● WHAT YOU ARE ASKED TO DO: From the line containing "hfov_deg: 96.7" down to the line containing "exposure_s: 1/20" in the records below, reproduce every line exactly, ends included, and omit all others.
▶
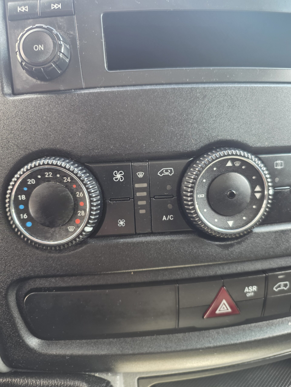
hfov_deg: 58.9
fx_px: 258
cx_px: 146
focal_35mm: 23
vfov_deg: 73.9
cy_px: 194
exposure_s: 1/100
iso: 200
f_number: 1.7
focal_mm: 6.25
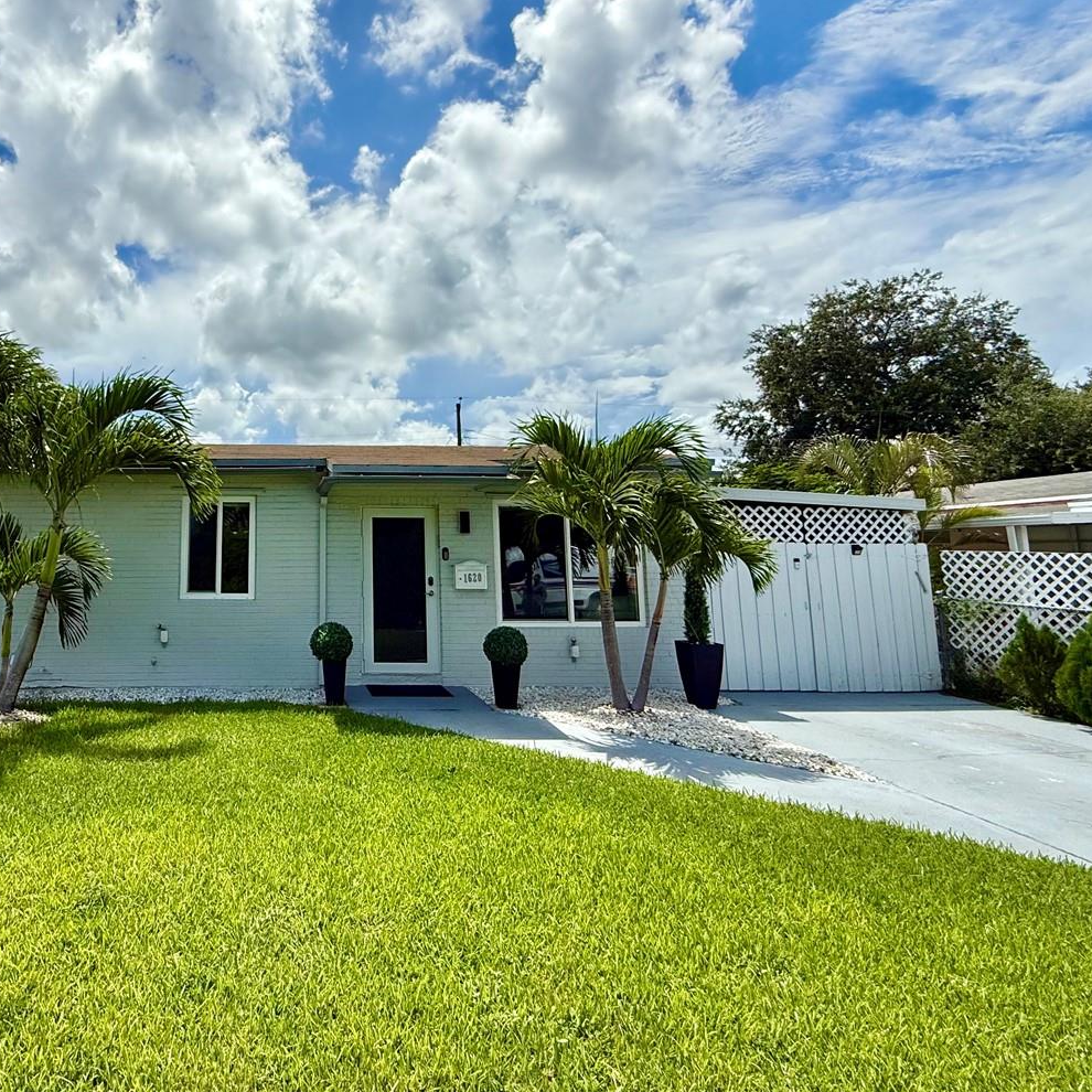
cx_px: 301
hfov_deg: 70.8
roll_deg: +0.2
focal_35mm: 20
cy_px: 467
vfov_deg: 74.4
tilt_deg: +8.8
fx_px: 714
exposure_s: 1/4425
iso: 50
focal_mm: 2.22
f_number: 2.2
◀
▶
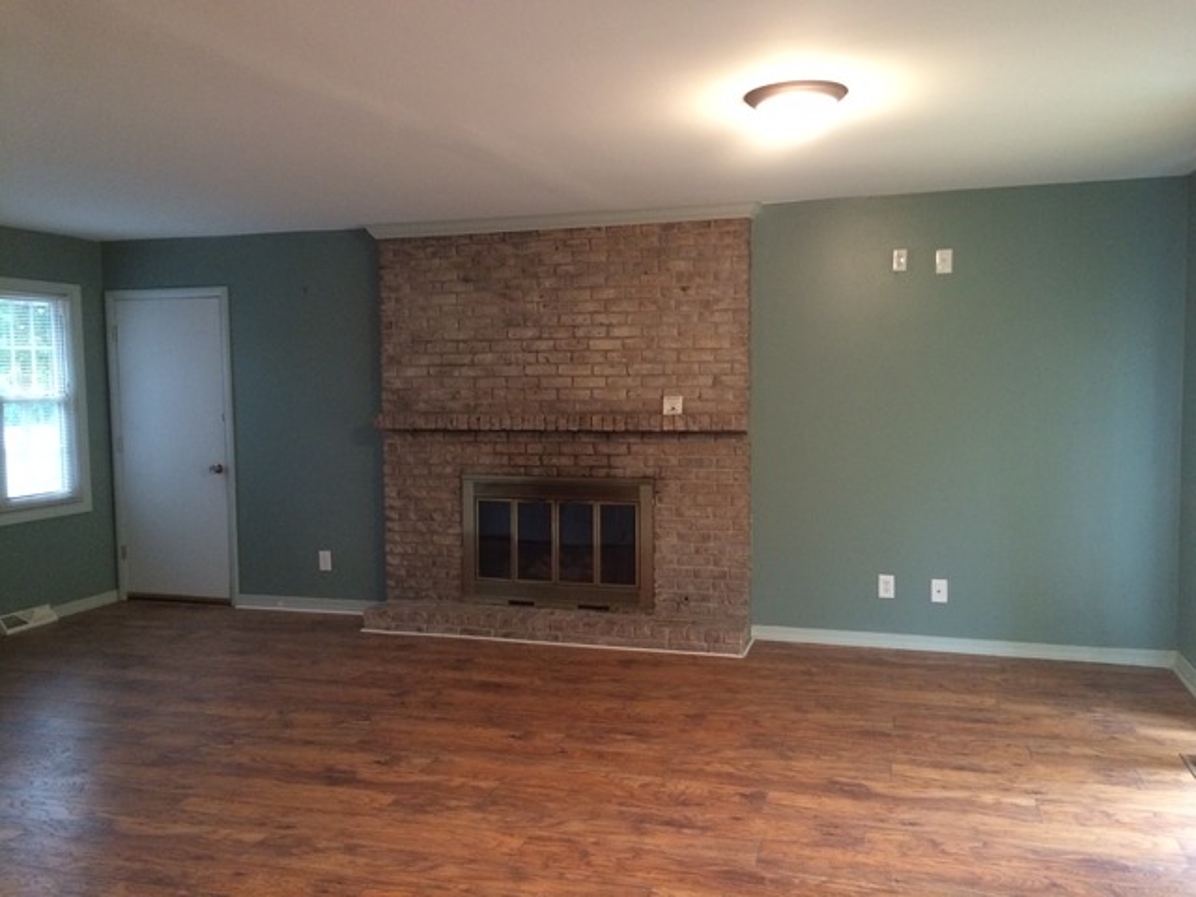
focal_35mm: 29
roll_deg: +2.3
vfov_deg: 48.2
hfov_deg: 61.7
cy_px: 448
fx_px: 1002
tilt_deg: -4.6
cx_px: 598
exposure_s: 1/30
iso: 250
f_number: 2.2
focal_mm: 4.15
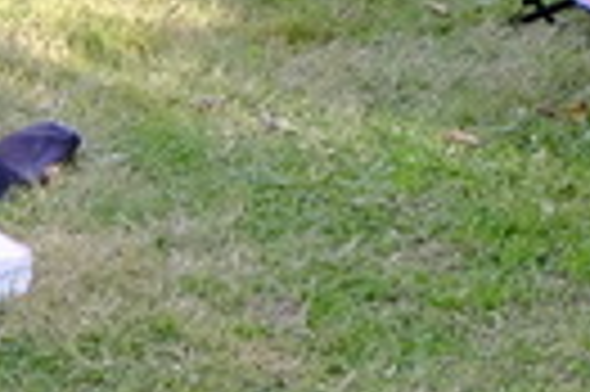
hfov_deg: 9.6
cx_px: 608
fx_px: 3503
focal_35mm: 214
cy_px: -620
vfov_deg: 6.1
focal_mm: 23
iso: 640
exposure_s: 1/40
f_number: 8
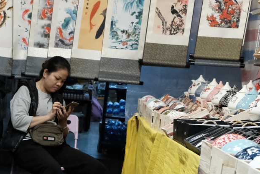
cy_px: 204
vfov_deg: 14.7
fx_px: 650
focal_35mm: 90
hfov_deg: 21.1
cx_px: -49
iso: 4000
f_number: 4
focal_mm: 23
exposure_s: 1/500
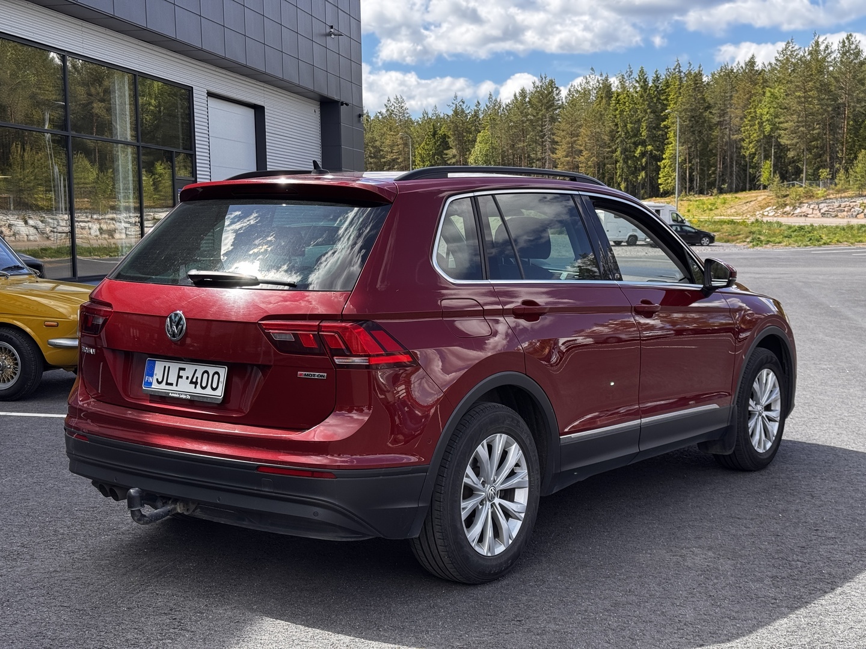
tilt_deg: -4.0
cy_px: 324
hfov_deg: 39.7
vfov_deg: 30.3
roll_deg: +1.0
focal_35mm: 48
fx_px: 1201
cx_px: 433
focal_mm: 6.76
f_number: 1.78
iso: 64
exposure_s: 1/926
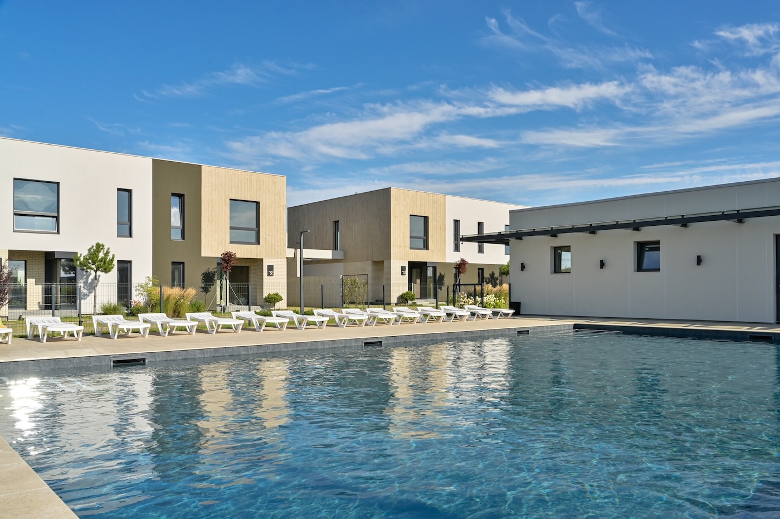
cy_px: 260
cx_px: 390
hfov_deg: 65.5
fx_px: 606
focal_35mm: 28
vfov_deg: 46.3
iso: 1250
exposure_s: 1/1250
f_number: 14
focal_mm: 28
◀
▶
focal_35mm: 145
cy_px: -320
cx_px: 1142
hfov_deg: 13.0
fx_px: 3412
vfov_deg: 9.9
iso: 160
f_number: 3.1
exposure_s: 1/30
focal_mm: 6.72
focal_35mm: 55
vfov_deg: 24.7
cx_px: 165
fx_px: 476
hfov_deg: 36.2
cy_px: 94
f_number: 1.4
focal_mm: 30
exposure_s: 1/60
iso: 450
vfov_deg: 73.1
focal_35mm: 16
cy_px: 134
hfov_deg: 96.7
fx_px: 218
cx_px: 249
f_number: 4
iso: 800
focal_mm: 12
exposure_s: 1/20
◀
● ANSWER AREA:
hfov_deg: 96.7
fx_px: 218
cx_px: 249
f_number: 4
iso: 800
focal_mm: 12
exposure_s: 1/20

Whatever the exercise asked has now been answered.